心配ですね…。でももうコロナ禍も3年目、慌てず統計を見てましょう。
実はまだ日本では流行したての新しい株なので、しっかりした統計データが出ていません。
でも、外国のデータはあります。例えば、すでにBA.4とBA.5 がコロナ感染全体の45%を締めているというシンガポール。
そのシンガポールの統計では、なんと
「検査陽性者のうち99.8 %が軽症・無症状」
とのこと。
もちろん、ここまで軽症・無症状が多いのでシンガポール政府は感染対策の強化はしないそうです。
アメリカもそう。アメリカではすでにコロナ感染者のうち7割がBA.4とBA.5に置き換わっているそうですが、下図の通り「感染者数」も「死亡者数」もそんなに変化はありません。
もちろん、アメリカ政府が変異株BA.5を警戒してコロナ感染対策を強化する…なんて言う動きは全くありません。

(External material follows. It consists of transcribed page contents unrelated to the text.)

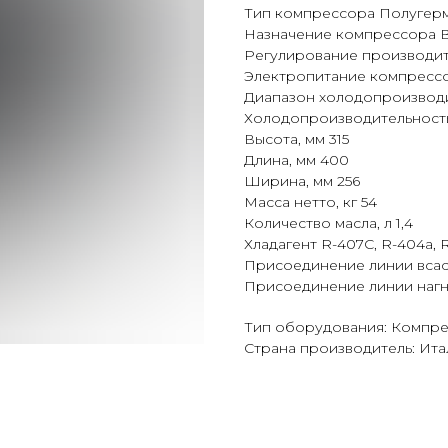
Тип компрессора Полугер
Назначение компрессора 
Регулирование производит
Электропитание компрессор
Диапазон холодопроизводит
Холодопроизводительность (
Высота, мм 315
Длина, мм 400
Ширина, мм 256
Масса нетто, кг 54
Количество масла, л 1,4
Хладагент R-407С, R-404а, R
Присоединение линии всас
Присоединение линии нагн
Тип оборудования: Компр
Страна производитель: Ита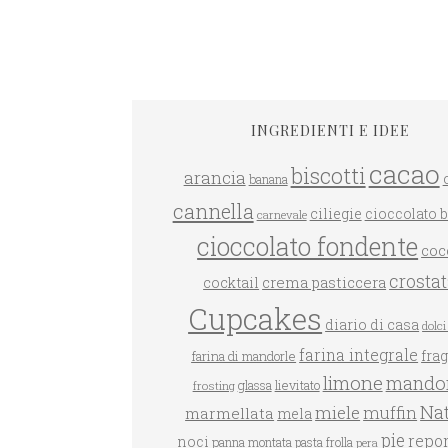
INGREDIENTI E IDEE
cacao
biscotti
arancia
banana
GRANO SARACENO ALLE
cannella
ciliegie
cioccolato 
carnevale
FRAGOLE
DOLCETTI AL COCCO
cioccolato fondente
coc
crosta
crema pasticcera
cocktail
Cupcakes
diario di casa
dolci 
farina integrale
farina di mandorle
fra
limone
mandor
glassa
lievitato
frosting
Nat
miele
muffin
marmellata
mela
pie
repo
noci
panna montata
pasta frolla
pera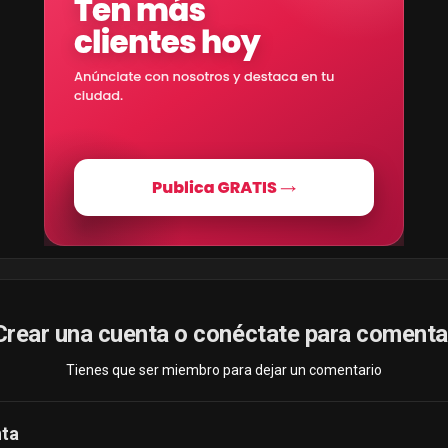
Crear una cuenta o conéctate para comenta
Tienes que ser miembro para dejar un comentario
nta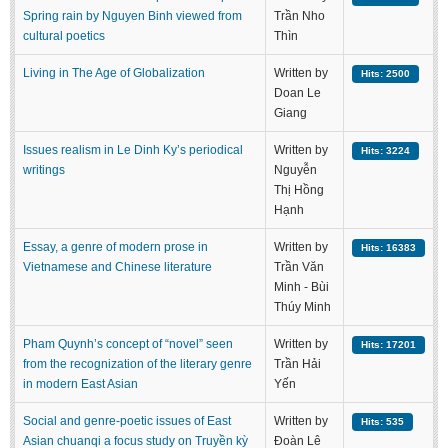
Spring rain by Nguyen Binh viewed from
Trần Nho
cultural poetics
Thìn
Living in The Age of Globalization
Written by
Hits: 2500
Doan Le
Giang
Issues realism in Le Dinh Ky’s periodical
Written by
Hits: 3224
writings
Nguyễn
Thị Hồng
Hạnh
Essay, a genre of modern prose in
Written by
Hits: 16383
Vietnamese and Chinese literature
Trần Văn
Minh - Bùi
Thúy Minh
Pham Quynh’s concept of “novel” seen
Written by
Hits: 17201
from the recognization of the literary genre
Trần Hải
in modern East Asian
Yến
Social and genre-poetic issues of East
Written by
Hits: 535
Asian chuanqi a focus study on Truyền kỳ
Đoàn Lê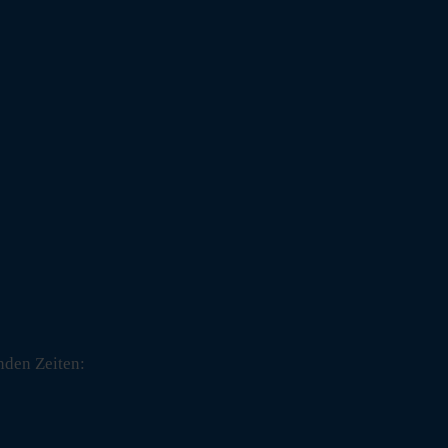
nden Zeiten: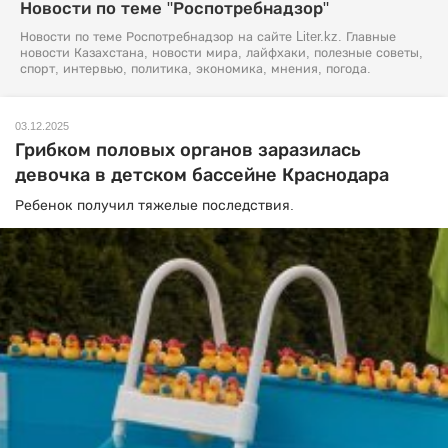
Новости по теме "Роспотребнадзор"
Новости по теме Роспотребнадзор на сайте Liter.kz. Главные
новости Казахстана, новости мира, лайфхаки, полезные советы,
спорт, интервью, политика, экономика, мнения, погода.
03.12.2025
Грибком половых органов заразилась
девочка в детском бассейне Краснодара
Ребенок получил тяжелые последствия.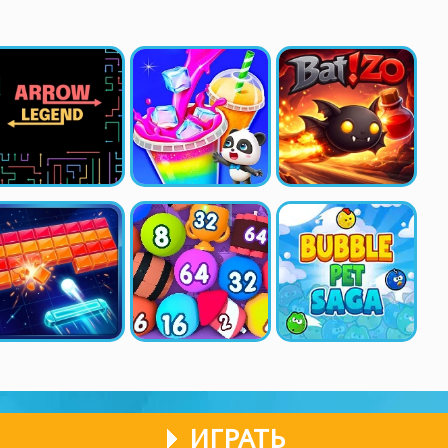
ИГРАТЬ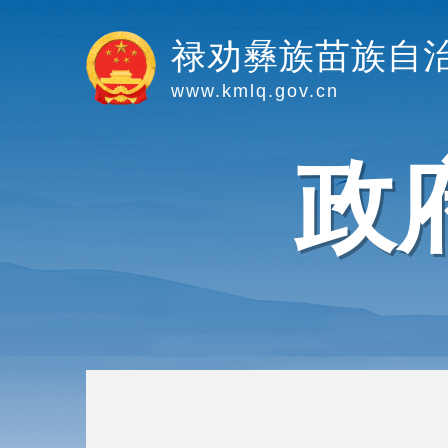
禄劝彝族苗族自
www.kmlq.gov.cn
政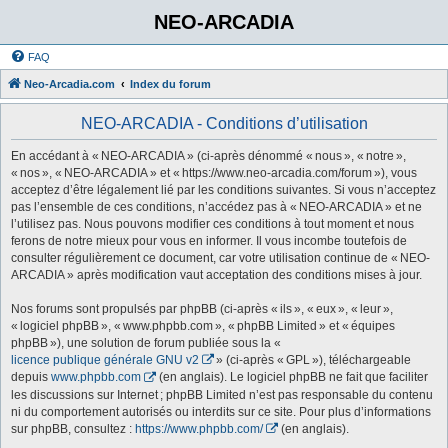
NEO-ARCADIA
FAQ
Neo-Arcadia.com
Index du forum
NEO-ARCADIA - Conditions d’utilisation
En accédant à « NEO-ARCADIA » (ci-après dénommé « nous », « notre »,
« nos », « NEO-ARCADIA » et « https://www.neo-arcadia.com/forum »), vous
acceptez d’être légalement lié par les conditions suivantes. Si vous n’acceptez
pas l’ensemble de ces conditions, n’accédez pas à « NEO-ARCADIA » et ne
l’utilisez pas. Nous pouvons modifier ces conditions à tout moment et nous
ferons de notre mieux pour vous en informer. Il vous incombe toutefois de
consulter régulièrement ce document, car votre utilisation continue de « NEO-
ARCADIA » après modification vaut acceptation des conditions mises à jour.
Nos forums sont propulsés par phpBB (ci-après « ils », « eux », « leur »,
« logiciel phpBB », « www.phpbb.com », « phpBB Limited » et « équipes
phpBB »), une solution de forum publiée sous la «
licence publique générale GNU v2
» (ci-après « GPL »), téléchargeable
depuis
www.phpbb.com
(en anglais). Le logiciel phpBB ne fait que faciliter
les discussions sur Internet ; phpBB Limited n’est pas responsable du contenu
ni du comportement autorisés ou interdits sur ce site. Pour plus d’informations
sur phpBB, consultez :
https://www.phpbb.com/
(en anglais).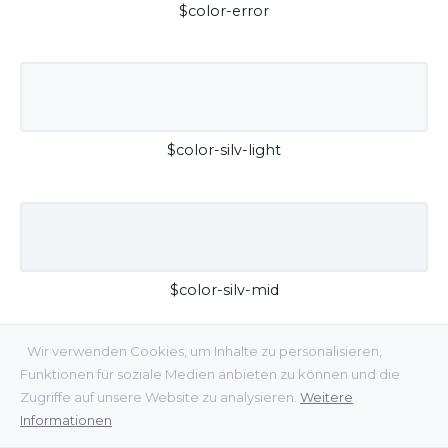
$color-error
$color-silv-light
$color-silv-mid
Wir verwenden Cookies, um Inhalte zu personalisieren,
Funktionen für soziale Medien anbieten zu können und die
Zugriffe auf unsere Website zu analysieren.
Weitere
Informationen
$color-silv-dark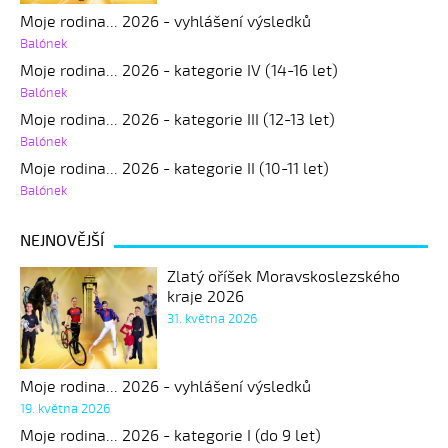
Moje rodina... 2026 - vyhlášení výsledků
Balónek
Moje rodina... 2026 - kategorie IV (14-16 let)
Balónek
Moje rodina... 2026 - kategorie III (12-13 let)
Balónek
Moje rodina... 2026 - kategorie II (10-11 let)
Balónek
NEJNOVĚJŠÍ
Zlatý oříšek Moravskoslezského
kraje 2026
31. května 2026
Moje rodina... 2026 - vyhlášení výsledků
19. května 2026
Moje rodina... 2026 - kategorie I (do 9 let)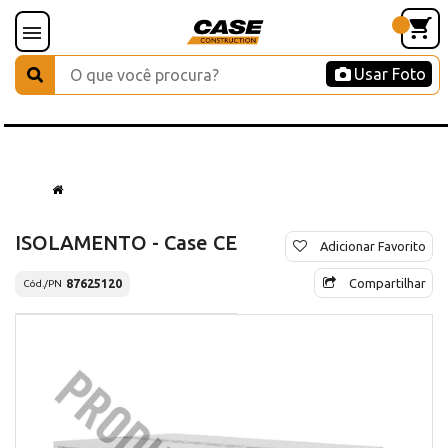
Usar Foto
ISOLAMENTO - Case CE
Adicionar Favorito
Compartilhar
87625120
Cód./PN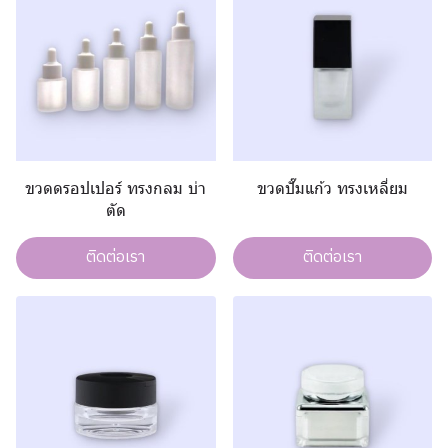
ขวดดรอปเปอร์ ทรงกลม บ่า
ขวดปั๊มแก้ว ทรงเหลี่ยม
ตัด
ติดต่อเรา
ติดต่อเรา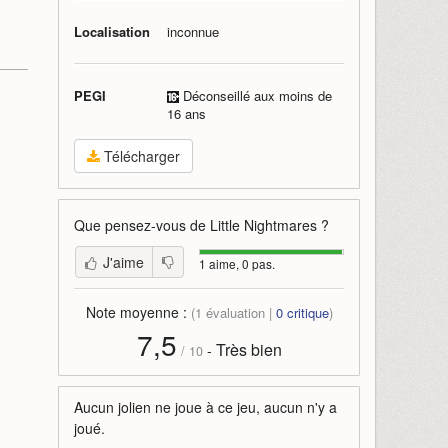
Localisation
inconnue
PEGI
Déconseillé aux moins de
16 ans
Télécharger
Que pensez-vous de
Little Nightmares
?
J'aime
1 aime, 0 pas.
Note moyenne :
(
1
évaluation |
0
critique
)
7,5
Très bien
-
/
10
Aucun jolien ne joue à ce jeu, aucun n'y a
joué.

そうなのです。BA.4 が来ようが、BA.5 が来ようが、オミクロン以降の世界各国は感染者数の増減にも関わらず、マスク規制などの感染対策を緩めているのです。
こちらは数日前の日本テレビ「スッキリ」で特集していた先進各国のコロナ対策の様子です。
以上をまとめるとこうなります。
- ハムスターで実験したところ、BA.5は重症化しそうだった。
- でも実際に流行っている国では「軽症・無症状」がほとんどだった。
- 事実、欧米各国は感染対策・行動規制をほぼ解除している。
そう。実は、実験室で行われた実験結果は、あくまでも実験室の中での話であり、それが実際の人間社会で起こるか?という、それは全く別の話なのです。
こうした実験室レベルの報道に触れて、恐怖や不安などの心の動きを感じた時は、一旦冷静になって慌てずに
「統計を見てましょう。」
そこには、また別の世界が広がっていのですから。
ちなみに、コロナの重症数に関して、国の発表はあてになりません。
というのも、これは僕もびっくりしたのですが、国立感染症研究所がたまたま広島の重症症例を調査したら、そのうち7割が軽症だったそうですから…。空いてる病床はなるべく埋めといたほうが報酬がもらえて病院経営にとっては良いからでしょうね。各病院から報告される重症病床使用率はかなり水増しされている可能性があります。
で、最も参考になるのがこちらのECMOネット。
ECMOは、患者さんの体への侵襲性も高く、また稼働に人手もかかるので、本当に重症にならないとなかなか使えない装置です。
上記広島県の例のように「軽症だけどなんとなく心配な症例」とか「重症例に付き添っている軽症例」にはとてもとても使えないものなんですね。
で、今現在のECMO使用状況がこちら。
日本全国では、2149件もECMO受け入れ可能なのに、実際に稼働しているのは30件だけ。1千400万都市の東京都に至ってはゼロ件です。
はい、僕が何を言いたいのか…もうお察しのとおりです。
実験室から発せられる「重症化の可能性」みたいな「あやふやな情報」ではなく、実際に社会で起こっている「信用できる統計情報」を見ていきたいものですね。